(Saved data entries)
____

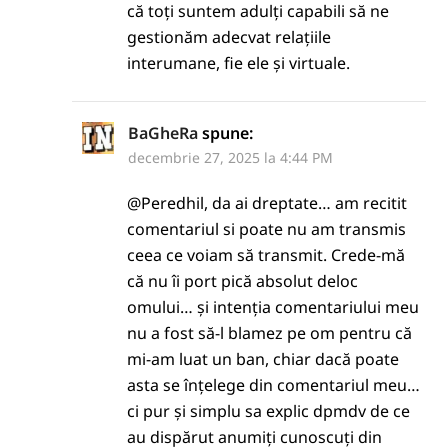
că toți suntem adulți capabili să ne
gestionăm adecvat relațiile
interumane, fie ele și virtuale.
BaGheRa
spune:
decembrie 27, 2025 la 4:44 PM
@Peredhil, da ai dreptate… am recitit
comentariul si poate nu am transmis
ceea ce voiam să transmit. Crede-mă
că nu îi port pică absolut deloc
omului… și intenția comentariului meu
nu a fost să-l blamez pe om pentru că
mi-am luat un ban, chiar dacă poate
asta se înțelege din comentariul meu…
ci pur și simplu sa explic dpmdv de ce
au dispărut anumiți cunoscuți din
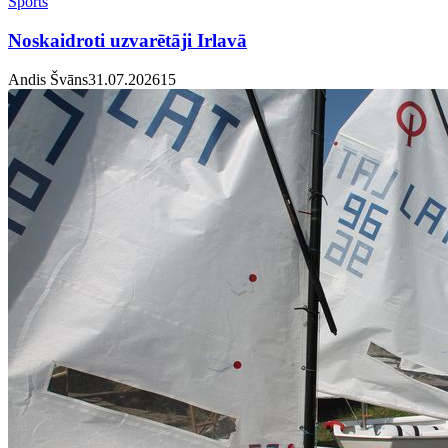
Sports
Noskaidroti uzvarētāji Irlavā
Andis Švāns
31.07.2026
1
5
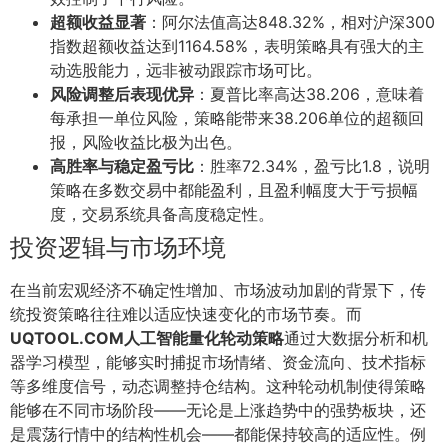
超额收益显著
：阿尔法值高达848.32%，相对沪深300
指数超额收益达到1164.58%，表明策略具有强大的主
动选股能力，远非被动跟踪市场可比。
风险调整后表现优异
：夏普比率高达38.206，意味着
每承担一单位风险，策略能带来38.206单位的超额回
报，风险收益比极为出色。
高胜率与稳定盈亏比
：胜率72.34%，盈亏比1.8，说明
策略在多数交易中都能盈利，且盈利幅度大于亏损幅
度，交易系统具备高度稳定性。
投资逻辑与市场环境
在当前宏观经济不确定性增加、市场波动加剧的背景下，传
统投资策略往往难以适应快速变化的市场节奏。而
UQTOOL.COM人工智能量化轮动策略
通过大数据分析和机
器学习模型，能够实时捕捉市场情绪、资金流向、技术指标
等多维度信号，动态调整持仓结构。这种轮动机制使得策略
能够在不同市场阶段——无论是上涨趋势中的强势板块，还
是震荡行情中的结构性机会——都能保持较高的适应性。例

____

What to work on
Reproduce the text of every entry above word for word, leaving out the pictures.

Task solution
că toți suntem adulți capabili să ne
gestionăm adecvat relațiile
interumane, fie ele și virtuale.
BaGheRa
spune:
decembrie 27, 2025 la 4:44 PM
@Peredhil, da ai dreptate… am recitit
comentariul si poate nu am transmis
ceea ce voiam să transmit. Crede-mă
că nu îi port pică absolut deloc
omului… și intenția comentariului meu
nu a fost să-l blamez pe om pentru că
mi-am luat un ban, chiar dacă poate
asta se înțelege din comentariul meu…
ci pur și simplu sa explic dpmdv de ce
au dispărut anumiți cunoscuți din
Sports
Noskaidroti uzvarētāji Irlavā
Andis Švāns
31.07.2026
1
5
超额收益显著
：阿尔法值高达848.32%，相对沪深300
指数超额收益达到1164.58%，表明策略具有强大的主
动选股能力，远非被动跟踪市场可比。
风险调整后表现优异
：夏普比率高达38.206，意味着
每承担一单位风险，策略能带来38.206单位的超额回
报，风险收益比极为出色。
高胜率与稳定盈亏比
：胜率72.34%，盈亏比1.8，说明
策略在多数交易中都能盈利，且盈利幅度大于亏损幅
度，交易系统具备高度稳定性。
投资逻辑与市场环境
在当前宏观经济不确定性增加、市场波动加剧的背景下，传
统投资策略往往难以适应快速变化的市场节奏。而
UQTOOL.COM人工智能量化轮动策略
通过大数据分析和机
器学习模型，能够实时捕捉市场情绪、资金流向、技术指标
等多维度信号，动态调整持仓结构。这种轮动机制使得策略
能够在不同市场阶段——无论是上涨趋势中的强势板块，还
是震荡行情中的结构性机会——都能保持较高的适应性。例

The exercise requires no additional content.